São Paulo (AUN - USP) - “Frenética”, “individualista” e “cética” são alguns dos adjetivos que poderiam caracterizar a sociedade atual. Vidas cada vez mais caóticas estão produzindo indivíduos mais preocupados com a satisfação pessoal e, portanto, mais impacientes, aflitos e descrentes. Para José Machado Pais, sociólogo e professor da Universidade de Lisboa, essa “onda” de depressão e descrença que parece pairar sobre a sociedade é fruto de uma disritmia entre as expectativas criadas em torno do futuro e os percursos que a vida toma. “Os diferentes ritmos de andamento das coisas, como se os futuros imaginados fossem denegados pela realidade, geram ansiedades de idade, nas quais se espelha uma pressa pelo futuro”, declara. Será que ainda existe, então, alguma esperança no futuro?
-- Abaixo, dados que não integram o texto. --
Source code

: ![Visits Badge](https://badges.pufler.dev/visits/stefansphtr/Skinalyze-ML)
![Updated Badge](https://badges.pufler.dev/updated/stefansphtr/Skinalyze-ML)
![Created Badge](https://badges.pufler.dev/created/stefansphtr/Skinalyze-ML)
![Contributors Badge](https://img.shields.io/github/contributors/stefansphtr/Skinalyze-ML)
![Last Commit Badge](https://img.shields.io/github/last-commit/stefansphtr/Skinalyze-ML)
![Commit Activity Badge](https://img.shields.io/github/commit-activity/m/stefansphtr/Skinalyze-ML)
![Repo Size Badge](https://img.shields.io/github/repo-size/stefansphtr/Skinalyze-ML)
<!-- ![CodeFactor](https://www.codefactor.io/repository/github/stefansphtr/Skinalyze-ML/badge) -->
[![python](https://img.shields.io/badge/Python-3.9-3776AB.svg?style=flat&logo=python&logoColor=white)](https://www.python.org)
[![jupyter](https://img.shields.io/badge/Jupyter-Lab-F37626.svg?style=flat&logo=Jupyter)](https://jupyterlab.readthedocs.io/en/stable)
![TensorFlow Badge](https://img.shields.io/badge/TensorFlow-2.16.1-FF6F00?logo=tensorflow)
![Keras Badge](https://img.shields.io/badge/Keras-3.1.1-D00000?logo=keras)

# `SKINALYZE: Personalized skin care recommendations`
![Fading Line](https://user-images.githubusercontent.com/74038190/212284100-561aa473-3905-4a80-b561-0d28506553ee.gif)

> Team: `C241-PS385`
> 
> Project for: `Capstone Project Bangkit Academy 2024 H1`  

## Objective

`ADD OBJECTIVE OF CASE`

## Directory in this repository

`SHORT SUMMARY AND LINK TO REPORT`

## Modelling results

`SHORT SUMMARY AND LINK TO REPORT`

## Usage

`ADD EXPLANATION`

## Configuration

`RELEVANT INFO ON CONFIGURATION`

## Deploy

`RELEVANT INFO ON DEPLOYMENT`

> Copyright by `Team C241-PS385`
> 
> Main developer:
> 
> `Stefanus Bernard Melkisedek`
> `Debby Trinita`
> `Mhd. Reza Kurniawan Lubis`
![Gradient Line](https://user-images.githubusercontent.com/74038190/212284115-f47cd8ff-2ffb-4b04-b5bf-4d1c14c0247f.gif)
Convidado a apresentar palestra pela Faculdade de Filosofia, Letras e Ciências Humanas da USP na última quarta-feira (19), o professor acredita que essa situação tem criado duas patologias: uma síndrome melancólica e uma síndrome maníaca. A primeira atingiria principalmente os idosos, que costumam carregar muitos arrependimentos e sentimento de resignação. Já a síndrome maníaca apareceria sobretudo nos jovens, que “acabam por reproduzir comportamentos maníacos e obsessivos no presente, seja por culpas trazidas do passado ou por impotência em relação ao futuro”. Um exemplo desses comportamentos seriam os vícios em drogas e álcool.
José Machado identifica a crescente desestruturação das fases da vida como uma das causas desse descompasso entre expectativa e realidade. Há alguns anos, fatos como o abandono da casa dos pais ou a obtenção de um emprego eram claramente identificados como marcadores da passagem da juventude para a vida adulta. Hoje, os limites destas fases estão bem mais flexíveis e até mesmo irrelevantes. A vontade de se tornar adulto entra em conflito com as dificuldades acarretadas com a maior carga de responsabilidade que a acompanha. Esse deslumbramento de uma “nova vida” logo cai por terra, provocando tensões psicológicas, que podem fazer germinar preocupação e desmotivação frente ao futuro.
Para explicar sua opinião, o professor usa dados da Europen Social Survey, pesquisa que mapeia comportamentos e crenças nas diversas populações da Europa. Quanto à questão da passagem para a vida adulta, a pesquisa dividiu os jovens em quatro grupos. O primeiro deles é o dos jovens “destandartizados”, ou seja, que dão pouca ou nenhuma importância a esses marcadores de entrada em uma nova fase da vida. O grupo dos individualistas engloba aqueles que valorizam a emancipação através do ingresso no mercado de trabalho e da saída da casa dos pais. Os familiaristas, encontrados predominantemente nos países de forte presença do catolicismo, veem no casamento ou na maternidade/paternidade o fator que lhes deve tornar adultos. Por fim, os “standartizados”, mais normativos, consideram fundamental que a transição para a vida adulta seja marcada por um grande acontecimento.
Os resultados da pesquisa refletem claramente alguns acontecimentos recentes. José Machado aponta, por exemplo, os protestos na Espanha em maio deste ano. Milhares de manifestantes, em sua maioria jovens, foram às ruas reivindicar pacificamente melhores condições de vida e exigir uma “democracia real”. Essa movimentação, em uma visão mais simplista, nada mais é do que uma tentativa de alterar um futuro cada vez mais nebuloso, desestruturado e sem perspectivas de melhora. Os jovens, ainda que satisfeitos em algumas áreas de suas vidas, carregam uma “frustração relativa”: sentimento que surge como um saldo negativo entre o reconhecimento que eles têm e o que eles gostariam de ter. São, por exemplo, jovens de alta formação acadêmica, como mestres e doutores, que não recebem o prestígio que almejam.
Dentre as inúmeras maneiras de se escapar das decepções corriqueiras, o professor cita dois caminhos mais comuns: a dedicação à arte e a devoção à religião. A arte é o meio pelo qual muitos jovens procuram um novo sentido à vida, mesmo que ilusório. Já a fé na religião costuma ser mais fervorosa em idade mais avançada: a Europen Social Survey constatou que, entre os católicos praticantes de Portugal, sua maioria é constituída de idosos. A pesquisa também mostra que esses religiosos possuem o seguinte perfil: não veem sentido na vida ou só acreditam em um “graças a Deus”; não são felizes; não acreditam em futuro; acham o mundo um lugar cheio de maldade e pecado; e são fatalistas.